■ Apply what you read
(a) Using the restaurant review, mark each statement yes or no, and quote the words that decide it: (i) the Taro Dumplings cost $5; (ii) the writer is a fan of mushrooms; (iii) the Amazing Chicken is made with dark meat.
(b) From the restaurant review, write out the part that opens with the words containing "I did not want" and closes with "Dim Sum menu.".

■ Document passage
□ □ □ □
I did not want to share. At all. The Sesame Seed Balls ($4) were the perfect blend of crunch and fluff, as the round mounds of rice flour were stuffed with a sweet lotus seed puree, rolled in sesame seeds and fried to a golden brown. The second Dim Sum dish was the Taro Dumplings ($5). I scarfed one of these bad boys down without knowing what was in it. And I’m glad I did because they were DELISH. I am not a fan of mushrooms, but these crispy mashed taro puffs stuffed with shiitake ‘shrooms and minced pork and shrimp were not what I expected. Another winner from the Dim Sum menu.
Of course, we had to test out how amazing their Amazing Chicken ($13 for the dinner entrée, $8 for the lunch special) was, and it lived up to its name with crispy white meat, perfectly sauced. As much as I love the fried staples from the traditional Chinese food menu, I couldn’t wait for the bevy of beautiful Maki Rolls about to come our way.
□ □ □ □
■ Dataset content
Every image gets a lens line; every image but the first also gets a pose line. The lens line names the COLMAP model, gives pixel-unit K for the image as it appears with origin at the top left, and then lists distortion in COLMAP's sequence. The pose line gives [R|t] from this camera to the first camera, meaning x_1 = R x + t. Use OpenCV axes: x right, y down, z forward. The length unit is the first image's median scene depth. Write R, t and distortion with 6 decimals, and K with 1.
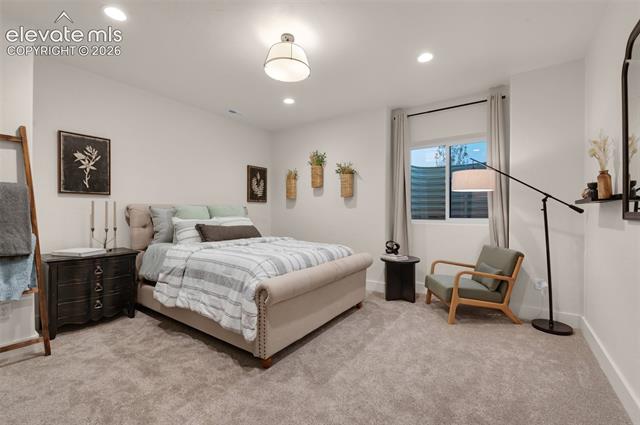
lens RADIAL K [[275.4, 0, 318.6], [0, 275.4, 212.1], [0, 0, 1]] dist [0.014807, -0.000310]
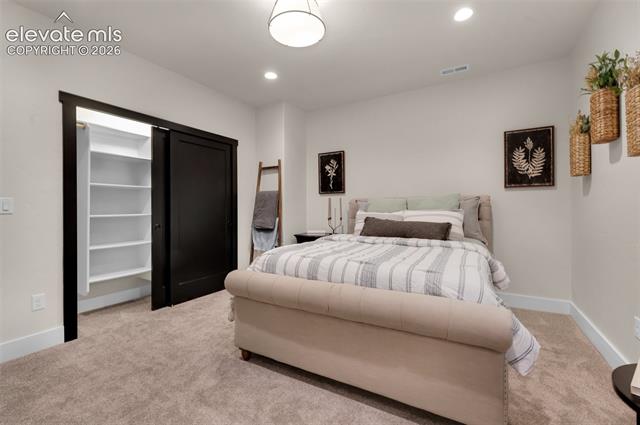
lens RADIAL K [[275.4, 0, 318.6], [0, 275.4, 210.8], [0, 0, 1]] dist [0.014807, -0.000310]
pose [[0.089113, 0.011600, -0.995954, 0.567689], [0.008305, 0.999889, 0.012389, 0.007104], [0.995987, -0.009376, 0.089007, 0.798012]]
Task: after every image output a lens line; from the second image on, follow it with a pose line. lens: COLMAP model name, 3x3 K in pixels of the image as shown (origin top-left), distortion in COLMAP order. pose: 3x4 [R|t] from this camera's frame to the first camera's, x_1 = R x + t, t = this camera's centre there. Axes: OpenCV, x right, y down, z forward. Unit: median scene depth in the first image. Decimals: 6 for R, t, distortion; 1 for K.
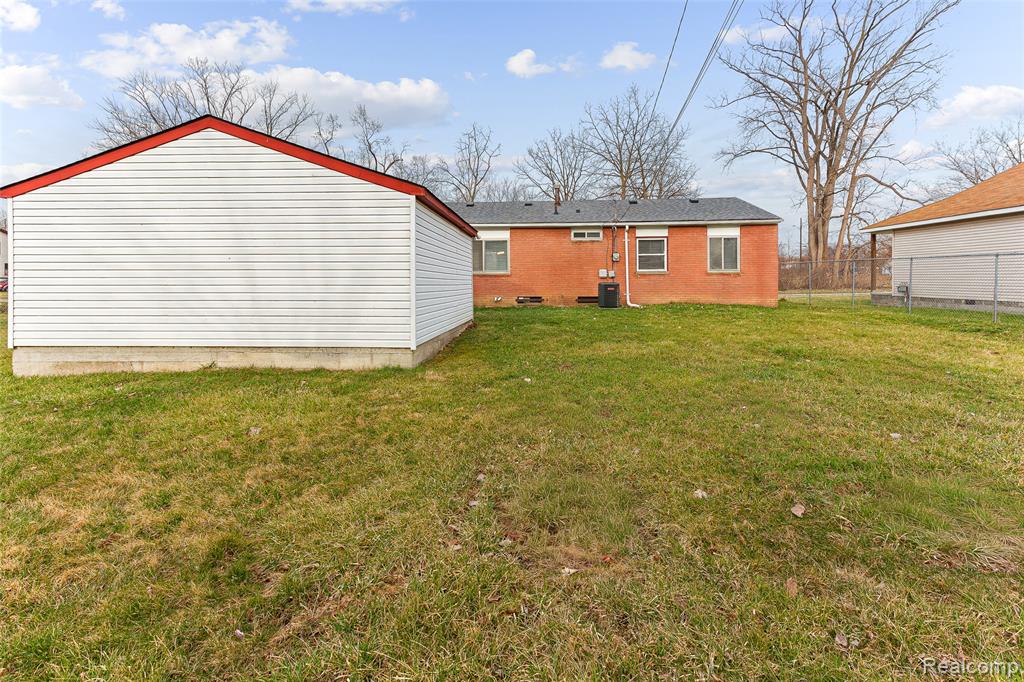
□ □ □ □
■ Solutions to the exercise
(a)
(i) Yes: "The second Dim Sum dish was the Taro Dumplings ($5)."
(ii) No: "I am not a fan of mushrooms"
(iii) No: "crispy white meat, perfectly sauced"

(b)
I did not want to share. At all. The Sesame Seed Balls ($4) were the perfect blend of crunch and fluff, as the round mounds of rice flour were stuffed with a sweet lotus seed puree, rolled in sesame seeds and fried to a golden brown. The second Dim Sum dish was the Taro Dumplings ($5). I scarfed one of these bad boys down without knowing what was in it. And I’m glad I did because they were DELISH. I am not a fan of mushrooms, but these crispy mashed taro puffs stuffed with shiitake ‘shrooms and minced pork and shrimp were not what I expected. Another winner from the Dim Sum menu.